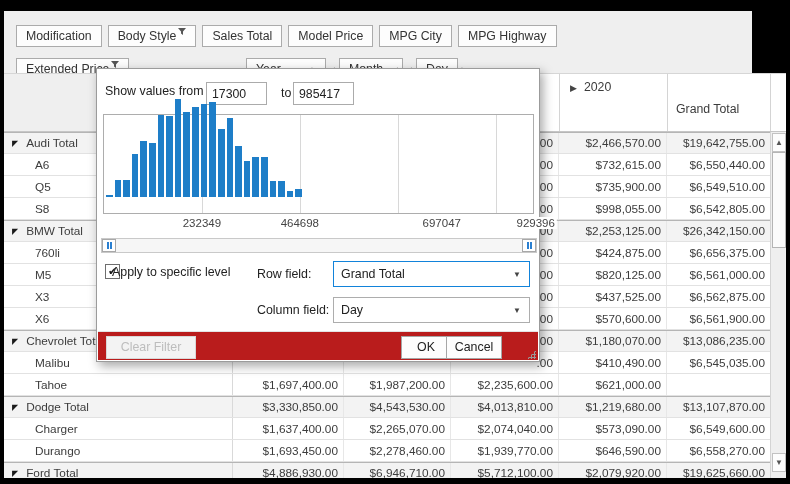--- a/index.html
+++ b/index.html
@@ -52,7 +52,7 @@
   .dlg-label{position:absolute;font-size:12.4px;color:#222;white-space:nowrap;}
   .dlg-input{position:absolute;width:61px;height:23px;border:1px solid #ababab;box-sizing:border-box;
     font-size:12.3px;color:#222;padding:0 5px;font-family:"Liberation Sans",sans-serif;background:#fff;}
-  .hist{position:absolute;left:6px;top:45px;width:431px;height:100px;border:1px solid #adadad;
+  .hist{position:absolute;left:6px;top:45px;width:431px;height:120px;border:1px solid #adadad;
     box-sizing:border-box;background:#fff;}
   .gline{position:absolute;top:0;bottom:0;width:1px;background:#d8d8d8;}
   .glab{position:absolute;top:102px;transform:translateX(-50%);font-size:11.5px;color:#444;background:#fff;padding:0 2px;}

# # # # # # #

Activity: Lines in the records above that carry the word "border" are to be located and copied.

Expected output:
   .dlg-input{position:absolute;width:61px;height:23px;border:1px solid #ababab;box-sizing:border-box;
-  .hist{position:absolute;left:6px;top:45px;width:431px;height:100px;border:1px solid #adadad;
+  .hist{position:absolute;left:6px;top:45px;width:431px;height:120px;border:1px solid #adadad;
     box-sizing:border-box;background:#fff;}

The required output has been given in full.